Question

15–42: Find the limit or show that it does not exist.

37. \(\mathop {{\rm{lim}}}\limits_{x \to \infty } \frac{{1 - {e^x}}}{{1 + 2{e^x}}}\)

Short answer

The limit is \(\mathop {{\rm{lim}}}\limits_{x \to \infty } \frac{{1 - {e^x}}}{{1 + 2{e^x}}} = - \frac{1}{2}\).

Step-by-step solution

Simplify the limit expression

Divide the numerator and denominator by \({e^x}\) as shown below:

\(\begin{array}{c}\mathop {{\rm{lim}}}\limits_{x \to \infty } \frac{{1 - {e^x}}}{{1 + 2{e^x}}} = \mathop {{\rm{lim}}}\limits_{x \to \infty } \frac{{\frac{{1 - {e^x}}}{{{e^x}}}}}{{\frac{{1 + 2{e^x}}}{{{e^x}}}}}\\ = \mathop {{\rm{lim}}}\limits_{x \to \infty } \frac{{\frac{1}{{{e^x}}} - 1}}{{\frac{1}{{{e^x}}} + 2}}\end{array}\)

Apply Quotient laws

According to the Quotient law,\(\mathop {\lim }\limits_{x \to a} \frac{{f\left( x \right)}}{{g\left( x \right)}} = \frac{{\mathop {\lim }\limits_{x \to a} f\left( x \right)}}{{\mathop {\lim }\limits_{x \to a} g\left( x \right)}}\), where\(\mathop {\lim }\limits_{x \to a} f\left( x \right)\)and\(\mathop {\lim }\limits_{x \to a} g\left( x \right)\)exists and\(\mathop {\lim }\limits_{x \to a} g\left( x \right) \ne 0\).

\(\mathop {{\rm{lim}}}\limits_{x \to \infty } \frac{{\frac{1}{{{e^x}}} - 1}}{{\frac{1}{{{e^x}}} + 2}} = \frac{{\mathop {{\rm{lim}}}\limits_{x \to \infty } \left( {\frac{1}{{{e^x}}} - 1} \right)}}{{\mathop {{\rm{lim}}}\limits_{x \to \infty } \left( {\frac{1}{{{e^x}}} + 2} \right)}}\)

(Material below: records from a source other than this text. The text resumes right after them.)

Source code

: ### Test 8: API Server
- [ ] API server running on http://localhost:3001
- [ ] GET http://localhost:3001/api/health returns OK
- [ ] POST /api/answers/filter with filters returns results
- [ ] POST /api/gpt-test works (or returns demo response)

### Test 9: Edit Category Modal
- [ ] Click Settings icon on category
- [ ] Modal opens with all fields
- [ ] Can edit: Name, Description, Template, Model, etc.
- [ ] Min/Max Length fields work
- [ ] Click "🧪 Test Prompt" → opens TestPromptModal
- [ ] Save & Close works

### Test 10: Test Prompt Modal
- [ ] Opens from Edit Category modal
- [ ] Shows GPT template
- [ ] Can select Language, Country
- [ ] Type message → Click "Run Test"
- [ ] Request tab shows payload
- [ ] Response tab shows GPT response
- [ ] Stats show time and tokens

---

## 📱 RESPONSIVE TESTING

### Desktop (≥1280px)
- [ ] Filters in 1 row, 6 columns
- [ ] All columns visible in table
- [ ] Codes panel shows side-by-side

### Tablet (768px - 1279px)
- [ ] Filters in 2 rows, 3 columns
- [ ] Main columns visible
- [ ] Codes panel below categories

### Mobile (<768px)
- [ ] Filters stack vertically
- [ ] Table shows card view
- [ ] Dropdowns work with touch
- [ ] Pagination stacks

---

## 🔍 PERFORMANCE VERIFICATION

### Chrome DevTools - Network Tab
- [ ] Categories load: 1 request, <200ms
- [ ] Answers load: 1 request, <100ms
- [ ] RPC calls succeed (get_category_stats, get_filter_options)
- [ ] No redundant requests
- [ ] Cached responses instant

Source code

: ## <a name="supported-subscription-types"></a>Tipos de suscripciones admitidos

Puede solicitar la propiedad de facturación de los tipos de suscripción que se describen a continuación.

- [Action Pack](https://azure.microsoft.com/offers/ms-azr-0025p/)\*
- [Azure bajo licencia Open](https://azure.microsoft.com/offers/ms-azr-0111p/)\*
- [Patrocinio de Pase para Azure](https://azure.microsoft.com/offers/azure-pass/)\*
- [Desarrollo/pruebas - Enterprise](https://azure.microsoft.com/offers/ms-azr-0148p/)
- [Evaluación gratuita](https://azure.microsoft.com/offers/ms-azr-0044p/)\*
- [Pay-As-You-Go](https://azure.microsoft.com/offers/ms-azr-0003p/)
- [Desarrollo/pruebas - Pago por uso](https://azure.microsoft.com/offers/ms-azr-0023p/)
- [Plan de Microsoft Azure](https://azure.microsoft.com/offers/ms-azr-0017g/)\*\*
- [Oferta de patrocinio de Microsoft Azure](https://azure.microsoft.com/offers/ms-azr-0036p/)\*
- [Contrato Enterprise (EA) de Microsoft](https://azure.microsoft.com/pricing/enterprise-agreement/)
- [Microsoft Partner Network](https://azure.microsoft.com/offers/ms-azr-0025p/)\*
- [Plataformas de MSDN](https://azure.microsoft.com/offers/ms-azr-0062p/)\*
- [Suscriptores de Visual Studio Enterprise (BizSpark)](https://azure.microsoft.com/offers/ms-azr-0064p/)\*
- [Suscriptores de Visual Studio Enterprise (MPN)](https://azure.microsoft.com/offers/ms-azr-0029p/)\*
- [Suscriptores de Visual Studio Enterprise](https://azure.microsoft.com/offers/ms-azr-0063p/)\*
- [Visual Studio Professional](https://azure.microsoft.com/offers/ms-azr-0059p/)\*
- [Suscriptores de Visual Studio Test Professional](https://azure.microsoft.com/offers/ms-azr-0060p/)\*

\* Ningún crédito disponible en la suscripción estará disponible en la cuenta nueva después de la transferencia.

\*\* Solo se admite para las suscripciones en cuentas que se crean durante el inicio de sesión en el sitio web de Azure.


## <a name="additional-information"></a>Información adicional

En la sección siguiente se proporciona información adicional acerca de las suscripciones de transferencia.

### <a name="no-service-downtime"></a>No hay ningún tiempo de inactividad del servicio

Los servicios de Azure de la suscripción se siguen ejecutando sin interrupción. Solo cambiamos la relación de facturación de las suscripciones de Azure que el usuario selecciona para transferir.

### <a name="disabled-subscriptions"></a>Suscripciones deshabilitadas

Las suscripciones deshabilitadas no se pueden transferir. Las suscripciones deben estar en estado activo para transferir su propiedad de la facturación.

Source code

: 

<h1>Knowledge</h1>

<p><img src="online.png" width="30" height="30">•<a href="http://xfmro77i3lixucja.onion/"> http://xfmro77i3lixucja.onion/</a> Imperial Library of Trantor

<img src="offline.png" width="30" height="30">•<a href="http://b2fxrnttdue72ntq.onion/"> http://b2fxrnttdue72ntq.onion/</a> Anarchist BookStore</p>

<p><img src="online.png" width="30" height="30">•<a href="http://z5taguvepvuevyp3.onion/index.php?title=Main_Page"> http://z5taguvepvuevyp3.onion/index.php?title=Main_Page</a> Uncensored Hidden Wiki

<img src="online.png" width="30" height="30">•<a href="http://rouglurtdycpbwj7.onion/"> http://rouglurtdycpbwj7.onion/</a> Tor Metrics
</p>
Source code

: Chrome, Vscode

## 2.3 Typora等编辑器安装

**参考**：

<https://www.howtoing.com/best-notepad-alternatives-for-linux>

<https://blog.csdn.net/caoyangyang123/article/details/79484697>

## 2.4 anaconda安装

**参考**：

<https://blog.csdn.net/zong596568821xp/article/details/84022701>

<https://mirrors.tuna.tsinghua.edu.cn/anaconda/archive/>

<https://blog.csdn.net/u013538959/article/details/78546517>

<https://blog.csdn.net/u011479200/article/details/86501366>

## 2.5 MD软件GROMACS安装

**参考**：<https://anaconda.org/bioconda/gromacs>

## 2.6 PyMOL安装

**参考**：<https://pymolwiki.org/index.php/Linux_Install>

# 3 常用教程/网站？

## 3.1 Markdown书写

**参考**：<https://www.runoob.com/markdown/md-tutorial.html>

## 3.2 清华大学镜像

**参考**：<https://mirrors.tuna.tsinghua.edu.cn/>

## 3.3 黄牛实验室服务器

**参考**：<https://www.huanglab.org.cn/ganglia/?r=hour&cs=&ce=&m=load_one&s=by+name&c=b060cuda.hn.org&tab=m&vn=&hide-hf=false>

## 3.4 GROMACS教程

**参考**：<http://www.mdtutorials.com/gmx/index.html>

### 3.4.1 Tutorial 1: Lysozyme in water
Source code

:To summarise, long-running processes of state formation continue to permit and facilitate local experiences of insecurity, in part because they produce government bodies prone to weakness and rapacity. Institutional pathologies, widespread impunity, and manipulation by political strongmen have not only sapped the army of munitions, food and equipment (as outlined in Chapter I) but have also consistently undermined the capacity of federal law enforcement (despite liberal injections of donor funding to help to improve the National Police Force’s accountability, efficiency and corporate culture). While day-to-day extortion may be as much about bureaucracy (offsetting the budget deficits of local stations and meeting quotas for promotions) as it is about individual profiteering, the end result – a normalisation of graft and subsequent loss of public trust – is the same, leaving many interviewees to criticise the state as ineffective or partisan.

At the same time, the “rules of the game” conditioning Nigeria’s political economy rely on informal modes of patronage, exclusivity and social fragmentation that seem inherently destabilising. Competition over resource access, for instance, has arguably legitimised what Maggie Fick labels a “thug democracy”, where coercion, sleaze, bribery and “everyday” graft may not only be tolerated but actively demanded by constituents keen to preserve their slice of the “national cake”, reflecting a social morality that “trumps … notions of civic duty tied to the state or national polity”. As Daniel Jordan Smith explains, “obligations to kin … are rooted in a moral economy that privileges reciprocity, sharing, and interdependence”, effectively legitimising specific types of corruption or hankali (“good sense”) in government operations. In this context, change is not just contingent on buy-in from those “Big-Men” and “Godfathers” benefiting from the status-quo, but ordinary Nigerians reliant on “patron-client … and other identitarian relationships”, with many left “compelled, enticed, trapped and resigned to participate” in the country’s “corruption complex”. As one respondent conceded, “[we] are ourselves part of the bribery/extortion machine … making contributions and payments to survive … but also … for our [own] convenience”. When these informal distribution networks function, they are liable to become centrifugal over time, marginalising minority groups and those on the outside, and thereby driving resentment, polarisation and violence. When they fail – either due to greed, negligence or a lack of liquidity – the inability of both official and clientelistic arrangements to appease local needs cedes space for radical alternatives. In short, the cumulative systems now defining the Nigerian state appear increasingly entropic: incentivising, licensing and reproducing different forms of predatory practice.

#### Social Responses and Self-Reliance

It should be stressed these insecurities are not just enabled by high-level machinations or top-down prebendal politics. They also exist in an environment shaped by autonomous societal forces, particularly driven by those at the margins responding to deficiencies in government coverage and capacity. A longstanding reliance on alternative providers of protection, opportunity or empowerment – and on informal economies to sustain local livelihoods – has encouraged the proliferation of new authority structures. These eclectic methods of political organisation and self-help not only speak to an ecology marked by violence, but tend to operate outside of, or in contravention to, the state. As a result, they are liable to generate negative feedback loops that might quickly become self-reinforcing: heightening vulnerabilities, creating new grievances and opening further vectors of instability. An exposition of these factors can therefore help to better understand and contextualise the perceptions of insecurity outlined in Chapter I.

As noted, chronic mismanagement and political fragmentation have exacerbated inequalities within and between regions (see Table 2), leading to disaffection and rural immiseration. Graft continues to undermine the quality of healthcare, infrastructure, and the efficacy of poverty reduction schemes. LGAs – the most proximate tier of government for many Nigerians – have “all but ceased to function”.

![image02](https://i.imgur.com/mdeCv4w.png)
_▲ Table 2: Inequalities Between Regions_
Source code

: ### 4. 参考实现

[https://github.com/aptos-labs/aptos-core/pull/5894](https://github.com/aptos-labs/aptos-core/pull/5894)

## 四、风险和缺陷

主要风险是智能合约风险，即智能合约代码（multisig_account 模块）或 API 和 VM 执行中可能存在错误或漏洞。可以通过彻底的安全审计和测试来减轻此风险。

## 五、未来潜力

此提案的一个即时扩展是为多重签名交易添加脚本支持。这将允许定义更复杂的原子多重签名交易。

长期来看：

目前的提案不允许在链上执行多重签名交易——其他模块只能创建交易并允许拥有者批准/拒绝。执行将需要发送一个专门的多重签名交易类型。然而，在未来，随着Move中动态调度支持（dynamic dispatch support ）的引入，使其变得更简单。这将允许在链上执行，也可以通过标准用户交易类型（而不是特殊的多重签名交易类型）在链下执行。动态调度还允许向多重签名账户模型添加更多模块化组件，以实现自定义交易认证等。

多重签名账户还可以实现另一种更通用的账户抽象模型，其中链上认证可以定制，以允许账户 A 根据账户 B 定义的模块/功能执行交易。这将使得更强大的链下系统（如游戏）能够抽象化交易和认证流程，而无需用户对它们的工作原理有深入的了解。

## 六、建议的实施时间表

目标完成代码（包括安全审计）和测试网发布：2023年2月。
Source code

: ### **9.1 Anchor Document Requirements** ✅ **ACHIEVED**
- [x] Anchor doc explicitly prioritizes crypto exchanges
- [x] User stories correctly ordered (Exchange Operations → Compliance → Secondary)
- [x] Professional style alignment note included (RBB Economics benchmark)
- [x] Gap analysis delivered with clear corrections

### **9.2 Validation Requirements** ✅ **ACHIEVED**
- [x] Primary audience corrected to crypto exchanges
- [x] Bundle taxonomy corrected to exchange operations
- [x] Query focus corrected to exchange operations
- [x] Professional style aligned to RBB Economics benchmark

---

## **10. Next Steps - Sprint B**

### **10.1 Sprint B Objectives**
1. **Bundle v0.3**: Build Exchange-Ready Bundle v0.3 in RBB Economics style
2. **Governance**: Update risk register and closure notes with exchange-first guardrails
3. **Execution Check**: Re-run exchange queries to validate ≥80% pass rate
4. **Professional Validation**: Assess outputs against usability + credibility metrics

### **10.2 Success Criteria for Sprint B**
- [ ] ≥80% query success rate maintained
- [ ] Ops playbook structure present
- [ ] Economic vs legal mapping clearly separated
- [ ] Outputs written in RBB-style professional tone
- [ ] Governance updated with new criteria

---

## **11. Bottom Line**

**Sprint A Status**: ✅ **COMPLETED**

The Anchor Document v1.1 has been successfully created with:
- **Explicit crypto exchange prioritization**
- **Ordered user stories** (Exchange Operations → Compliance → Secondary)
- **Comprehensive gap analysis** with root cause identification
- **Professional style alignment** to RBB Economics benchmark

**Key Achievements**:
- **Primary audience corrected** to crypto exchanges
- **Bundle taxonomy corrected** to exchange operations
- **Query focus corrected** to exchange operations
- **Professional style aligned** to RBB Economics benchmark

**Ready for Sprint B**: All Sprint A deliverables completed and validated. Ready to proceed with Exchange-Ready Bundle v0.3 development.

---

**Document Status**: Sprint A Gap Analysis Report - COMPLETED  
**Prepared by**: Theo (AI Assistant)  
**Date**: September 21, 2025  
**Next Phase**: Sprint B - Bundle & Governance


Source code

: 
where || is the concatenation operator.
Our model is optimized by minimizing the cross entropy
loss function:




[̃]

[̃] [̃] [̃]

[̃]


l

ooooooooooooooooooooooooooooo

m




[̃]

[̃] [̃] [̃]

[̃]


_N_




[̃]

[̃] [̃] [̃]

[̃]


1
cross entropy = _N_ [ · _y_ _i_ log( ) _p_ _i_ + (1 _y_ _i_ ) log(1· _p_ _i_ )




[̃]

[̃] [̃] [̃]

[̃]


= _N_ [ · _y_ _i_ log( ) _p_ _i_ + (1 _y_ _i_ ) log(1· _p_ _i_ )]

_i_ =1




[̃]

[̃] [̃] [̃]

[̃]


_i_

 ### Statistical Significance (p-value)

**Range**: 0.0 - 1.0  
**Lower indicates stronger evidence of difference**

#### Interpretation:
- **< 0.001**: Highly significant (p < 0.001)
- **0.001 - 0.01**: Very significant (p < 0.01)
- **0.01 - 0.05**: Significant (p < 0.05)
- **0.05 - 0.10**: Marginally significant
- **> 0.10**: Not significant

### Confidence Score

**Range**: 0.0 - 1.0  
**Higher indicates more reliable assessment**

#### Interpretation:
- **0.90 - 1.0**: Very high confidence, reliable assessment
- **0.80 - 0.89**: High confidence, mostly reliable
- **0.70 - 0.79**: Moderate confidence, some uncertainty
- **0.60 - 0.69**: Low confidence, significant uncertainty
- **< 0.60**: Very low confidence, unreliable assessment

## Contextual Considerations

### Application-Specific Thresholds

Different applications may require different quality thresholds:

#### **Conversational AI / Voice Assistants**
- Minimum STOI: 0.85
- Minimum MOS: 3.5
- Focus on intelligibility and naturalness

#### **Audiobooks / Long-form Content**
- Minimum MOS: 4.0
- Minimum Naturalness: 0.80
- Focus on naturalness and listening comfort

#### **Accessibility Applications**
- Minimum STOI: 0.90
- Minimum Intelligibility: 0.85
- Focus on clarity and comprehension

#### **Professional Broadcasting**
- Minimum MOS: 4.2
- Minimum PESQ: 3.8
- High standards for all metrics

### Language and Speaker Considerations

Apply Difference and sum laws

According to the Difference and sum law,\(\mathop {\lim }\limits_{x \to a} \left( {f\left( x \right) - g\left( x \right)} \right) = \mathop {\lim }\limits_{x \to a} f\left( x \right) - \mathop {\lim }\limits_{x \to a} g\left( x \right)\)and\(\mathop {\lim }\limits_{x \to a} \left( {f\left( x \right) + g\left( x \right)} \right) = \mathop {\lim }\limits_{x \to a} f\left( x \right) + \mathop {\lim }\limits_{x \to a} g\left( x \right)\), where\(\mathop {\lim }\limits_{x \to a} f\left( x \right)\)and\(\mathop {\lim }\limits_{x \to a} g\left( x \right)\)exists.

\(\begin{array}{c}\frac{{\mathop {{\rm{lim}}}\limits_{x \to \infty } \left( {\frac{1}{{{e^x}}} - 1} \right)}}{{\mathop {{\rm{lim}}}\limits_{x \to \infty } \left( {\frac{1}{{{e^x}}} + 2} \right)}} = \frac{{\mathop {{\rm{lim}}}\limits_{x \to \infty } \left( {\frac{1}{{{e^x}}}} \right) - \mathop {{\rm{lim}}}\limits_{x \to \infty } \left( 1 \right)}}{{\mathop {{\rm{lim}}}\limits_{x \to \infty } \left( {\frac{1}{{{e^x}}}} \right) + \mathop {{\rm{lim}}}\limits_{x \to \infty } \left( 2 \right)}}\\ = \frac{{0 - 1}}{{0 + 2}}\\ = - \frac{1}{2}\end{array}\)

Thus, the value of the limit is \( - \frac{1}{2}\).